Quem nunca ouviu falar da famosa "rádio peão", aqueles comentários que rolam pelos corredores dos locais de trabalho, envolvendo questões relacionadas à empresa, ao serviço, aos chefes ou aos colegas de trabalho? Pois é, a comunicação interpessoal é característica do ser humano e esse disse-que-disse onde quer que pessoas se reúnam chega a ser inevitável. Nem tudo o que circula por esse meio informal de comunicação pode ser verdadeiro, mas quando todos comentam um mesmo fato e repetem a mesma história, isso pode ser um sinal de que alguma coisa de real há na origem dos boatos. Afinal, onde há fumaça, há fogo!
A Justiça do Trabalho de Minas apreciou, recentemente, uma situação em que os comentários que circulavam pela empresa foram utilizados como prova indiciária (todo e qualquer rastro ou vestígio relacionado a um fato comprovado que conduz, por meio de um raciocínio lógico, a outro fato, até então, desconhecido), para manter a condenação de uma empresa ao pagamento de indenização pela dispensa discriminatória de um empregado portador de hepatite C.
A 3ª Turma, julgando desfavoravelmente o recurso da empresa, confirmou o entendimento adotado pelo juízo de 1º grau, no sentido de que, apesar de nenhuma das testemunhas ouvidas terem presenciado os fatos alegados como geradores do dano moral, a ação discriminatória da empresa ficou comprovada.
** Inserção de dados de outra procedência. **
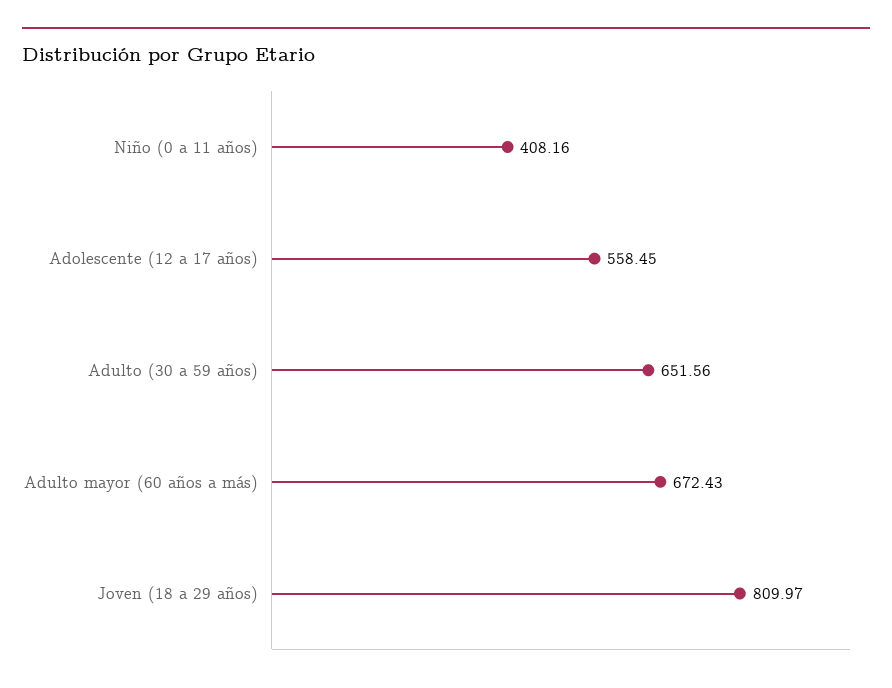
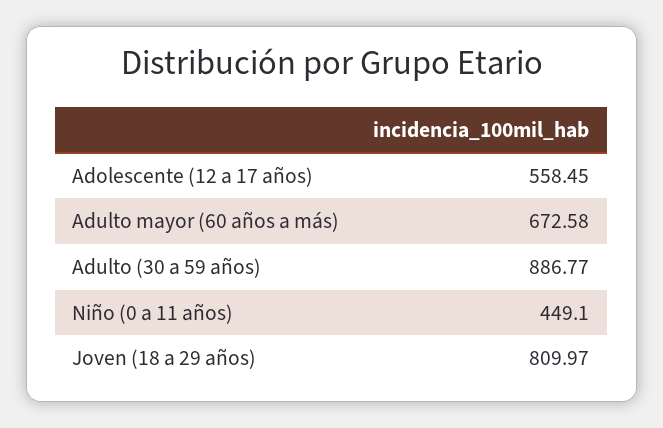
Niño (0 a 11 años): 408.16 -> 449.1
Adulto (30 a 59 años): 651.56 -> 886.77
Adulto mayor (60 años a más): 672.43 -> 672.58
Para tanto, foi considerada a dificuldade de demonstração da prática discriminatória, bem como o relato das testemunhas no sentido de que teriam ouvido comentários a respeito e presenciado o reclamante emocionalmente abalado.
O juiz convocado Márcio José Zebende, relator do recurso, após frisar que a reparabilidade do dano moral está baseado na teoria da responsabilidade civil e tem como objetivo precípuo o respeito mútuo entre os seres humanos, destacou que a situação exigia análise detida da prova oral.
Uma testemunha relatou que não ouviu o encarregado falando com o reclamante acerca da doença, mas ouviu comentários através da "rádio peão". Ele disse ter ouvido que, após retornar da licença médica, o reclamante foi questionado pelo representante da empresa sobre o motivo do afastamento. E, ao responder que tinha sido acometido de hepatite C, o encarregado teria dito a ele que não poderia mais trabalhar ali, pois iria contaminar todo mundo. Esses fatos foram confirmados pela outra testemunha ouvida. Ambas declararam ter visto o empregado deprimido, muito abalado.
Diante da prova oral e dos documentos que comprovam a doença, o relator concluiu que o empregado demonstrou suas alegações de forma suficiente."Entendo, como constatado na origem, que situações como estas, de condução discriminatória, ocorrem de forma velada, sendo que o comentário generalizado na empresa sobre a patologia do Reclamante constitui prova indiciária do alegado. Ademais, ficou comprovada a caracterização do resultado lesivo do ato para o Reclamante, vez que as testemunhas manifestaram que ficou abalado, chateado com o ocorrido", esclareceu.
O relator mencionou a recente Súmula 443 do TST (pela qual presume-se discriminatória a dispensa de empregado portador de doença grave que suscite estigma ou preconceito) para corroborar sua conclusão de que a situação narrada na inicial era plenamente crível, diante da desinformação das pessoas acerca da hepatite C. "Assim, apesar da hepatite C não ser uma doença tão estigmatizada como o HIV, ainda é passível de preconceito perante pessoas desinformadas, que acreditam tratar-se de patologia facilmente contagiosa em razão de sua gravidade e do órgão que compromete, o fígado", pontuou o magistrado, confirmando a indenização de R$5.000,00 fixada na sentença.